Views: 44 Author: Site Editor Publish Time: 2021-01-21 Origin: Site
Ultramarine is a deep blue color pigment which was originally made by grinding lapis lazuli into a powder. The name comes from the Latin ultramarinus, literally "beyond the sea", a dreamy ode to its distant origins, as romantic as it is imprecise. The pigment was imported into Europe from mines in Afghanistan by Italian traders during the 14th and 15th centuries.
The quality of the shade is embodied in its name. This is the superlative blue, the end-all blue, the blue to which all other hues quietly aspire. Derived from the lapis lazuli stone, the pigment was considered more precious than gold. It was the most expensive paints.

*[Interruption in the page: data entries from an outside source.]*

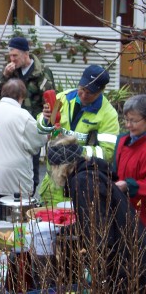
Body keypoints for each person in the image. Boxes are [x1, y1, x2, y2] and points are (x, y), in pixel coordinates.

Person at [47, 136, 146, 292]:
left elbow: (100, 235)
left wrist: (100, 277)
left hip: (128, 261)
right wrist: (64, 232)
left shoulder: (83, 181)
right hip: (131, 251)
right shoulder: (89, 174)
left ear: (59, 167)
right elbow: (94, 220)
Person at [37, 64, 120, 205]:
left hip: (82, 186)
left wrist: (78, 152)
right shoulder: (62, 98)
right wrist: (45, 120)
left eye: (90, 92)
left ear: (101, 90)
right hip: (52, 184)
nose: (83, 94)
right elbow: (42, 129)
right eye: (82, 89)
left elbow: (108, 152)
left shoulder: (108, 114)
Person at [0, 37, 55, 195]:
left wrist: (45, 123)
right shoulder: (11, 71)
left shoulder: (42, 72)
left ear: (26, 54)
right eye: (10, 55)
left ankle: (28, 197)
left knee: (31, 163)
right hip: (10, 123)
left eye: (15, 55)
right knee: (10, 161)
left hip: (30, 124)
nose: (12, 59)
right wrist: (4, 75)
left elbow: (49, 101)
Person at [0, 79, 48, 227]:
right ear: (21, 96)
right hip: (16, 179)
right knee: (17, 225)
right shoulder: (23, 116)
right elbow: (37, 142)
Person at [113, 94, 146, 226]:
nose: (128, 125)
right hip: (122, 211)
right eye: (126, 120)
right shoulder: (123, 141)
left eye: (133, 121)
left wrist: (129, 185)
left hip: (141, 216)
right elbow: (115, 172)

Michelangelo couldn’t afford ultramarine. His painting The Entombment, the story goes, was left unfinished as the result of his failure to procure the prized pigment. Rafael reserved ultramarine for his final coat, preferring for his base layers a common azurite; Vermeer was less parsimonious in his application and proceeded to mire his family in debt.
This color was traditionally restricted to the raiment of Christ or the Virgin Mary because of its prohibitive costs. European painters depended on wealthy patrons to underwrite their purchase. Less scrupulous craftsmen were known to swap ultramarine for smalt or indigo and pocket the difference; if they were caught, the swindle left their reputation in ruin.

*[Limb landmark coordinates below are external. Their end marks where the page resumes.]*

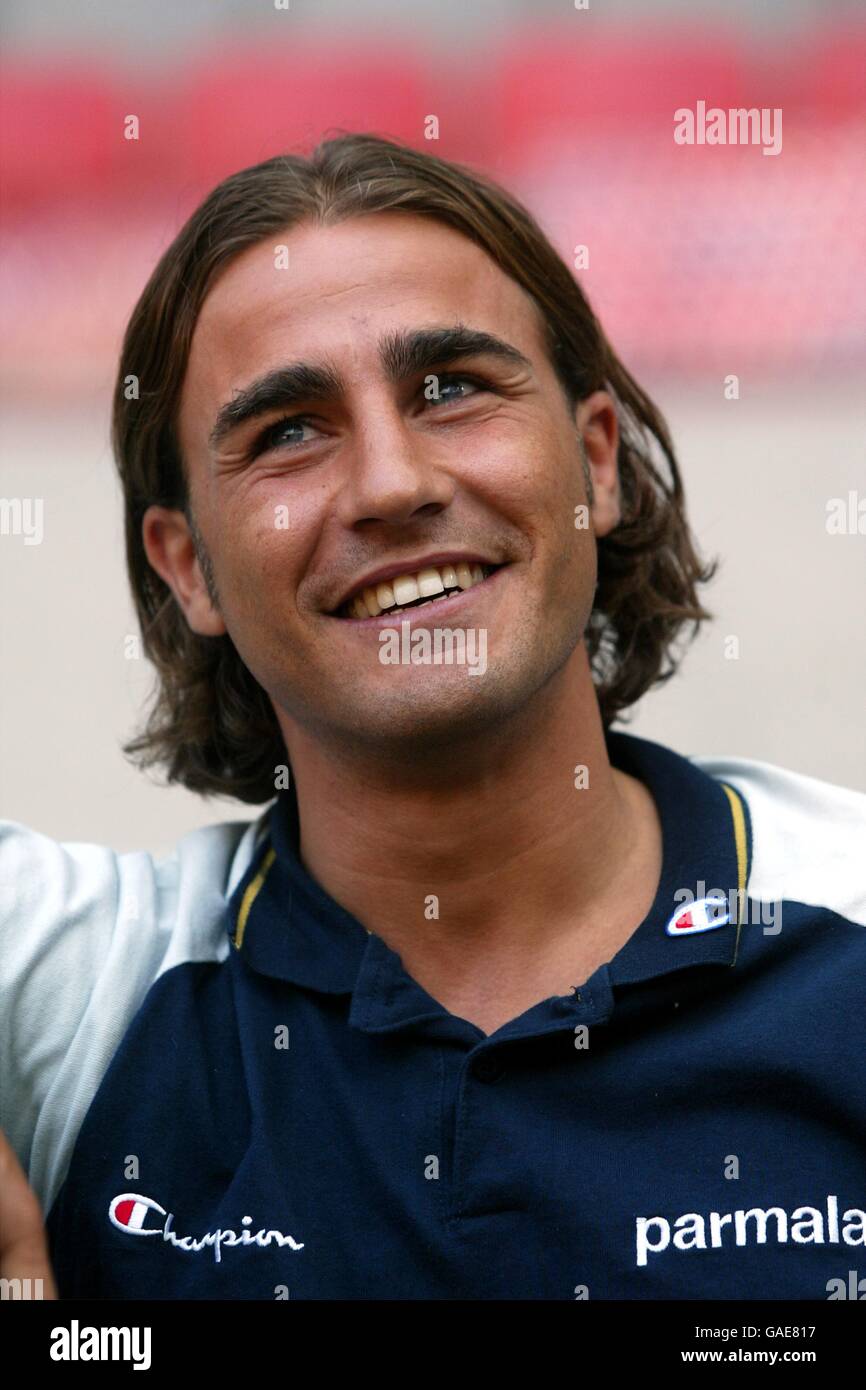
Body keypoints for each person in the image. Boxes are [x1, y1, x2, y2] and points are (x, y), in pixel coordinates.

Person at [1, 133, 863, 1302]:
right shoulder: (73, 996)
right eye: (288, 431)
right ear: (186, 567)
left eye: (451, 389)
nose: (391, 483)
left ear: (594, 464)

In 1820s, the Societé d’Encouragement offered a reward of six thousand francs to anyone who could develop a synthetic alternative to ultramarine. Two men came forward within several weeks of one another: Jean-Baptiste Guimet, a French chemist, and Christian Gmelin, a German professor from the University of Tübingen. The prize was fiercely contested. The committee awarded the prize to Guimet, much to the displeasure of the German gentry, and the artificial blue became known as “french ultramarine.”